Semakin tahun jumlah lansia semakin bertambah. Menurut WHO lanjut usia
(lansia) adalah kelompok penduduk yang berumur 60 tahun atau lebih. Secara global
pada tahun 2013 proporsi dari populasi penduduk berusia lebih dari 60 tahun adalah
11,7% dari total populasi dunia dan diperkirakan jumlah tersebut akan terus
meningkat seiring dengan peningkatan usia harapan hidup. Data WHO menunjukan
pada tahun 2000 usia harapan hidup orang didunia adalah 66 tahun, pada tahun 2012
naik menjadi 70 tahun dan pada tahun 2013 menjadi 71 tahun. Jumlah proporsi lansia
di Indonesia juga bertambah setiap tahunnya.
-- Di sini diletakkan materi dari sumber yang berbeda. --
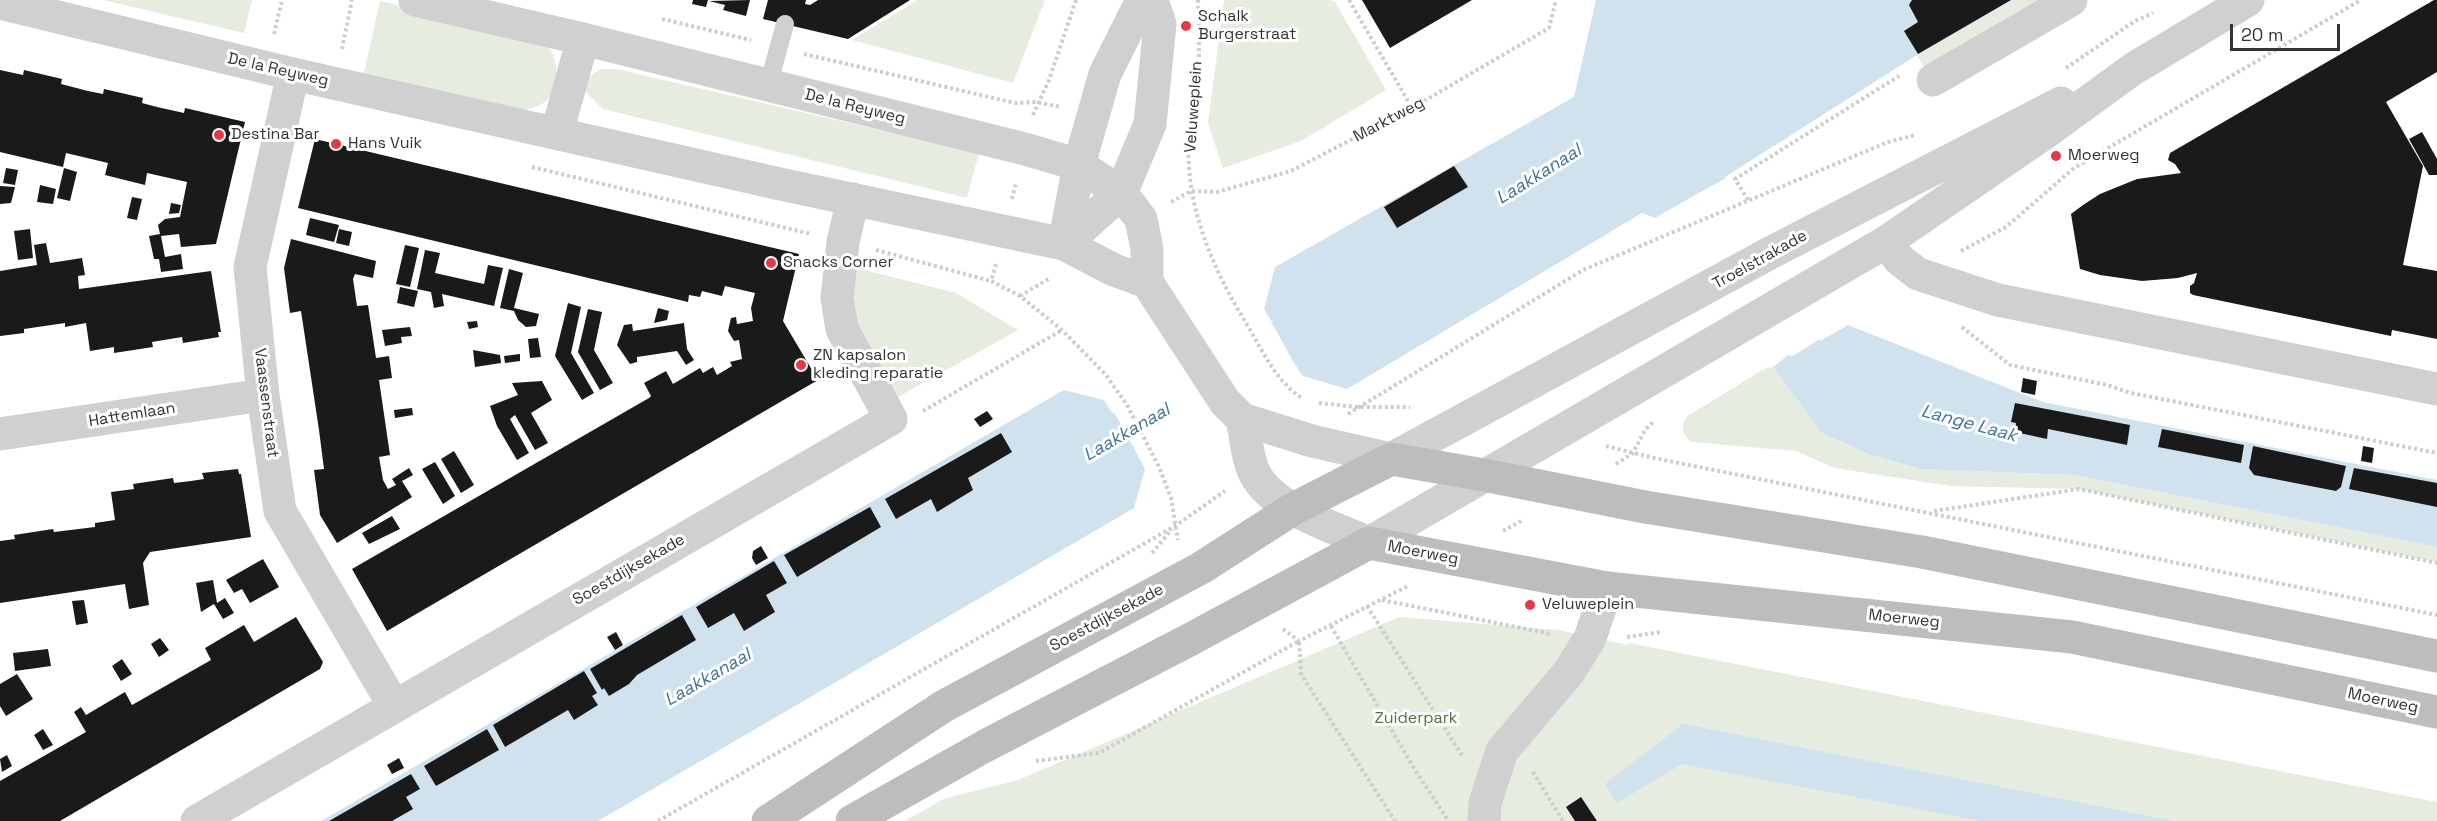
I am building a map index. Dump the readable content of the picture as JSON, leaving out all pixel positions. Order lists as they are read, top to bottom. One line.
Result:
{"streets":{"main road":["Moerweg","Soestdijksekade"],"street":["De la Reyweg","Troelstrakade","Vaassenstraat","Hattemlaan"],"path":["Veluweplein","Marktweg"]},"crossings":[["De la Reyweg","Vaassenstraat"],["Veluweplein","Marktweg"],["Vaassenstraat","Hattemlaan"],["Vaassenstraat","Soestdijksekade"]],"water":["Laakkanaal","Lange Laak"],"parks":["Zuiderpark"],"places":["Schalk Burgerstraat","Destina Bar","Hans Vuik","Moerweg","Snacks Corner","ZN kapsalon kleding reparatie","Veluweplein"],"scale_bar":"20 m"}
Data WHO pada tahun 2009
menunjukan lansia berjumlah 7,49% dari total populasi, tahun 2011 menjadi 7,69%
dan pada tahun 2013 didapatkan proporsi lansia sebesar 8,1% dari total populasi
(WHO, 2015).
Berdasarkan data proyeksi penduduk, diperkirakan tahun 2017 terdapat 23,66
juta jiwa penduduk lansia di Indonesia (9,03%). Diprediksi jumlah penduduk lansia
tahun 2020 (27,08 juta), tahun 2025 (33,69 juta), tahun 2030 (40,95 juta) dan tahun
2035 (48,19 juta) (KemenKes, 2017).
Berdasarkan data dari Badan Pusat Statistik Provinsi Jawa Barat tahun 2017
jumlah lansia di Jawa Barat sebanyak 4,16 juta jiwa atau sekitar 8,67% dari total
penduduk Jawa Barat, yang terdiri dari sebanyak 2,02 juta jiwa (8,31%) lansia laki-
laki dan sebanyak 2,14 juta jiwa (9,03%) lansia perempuan.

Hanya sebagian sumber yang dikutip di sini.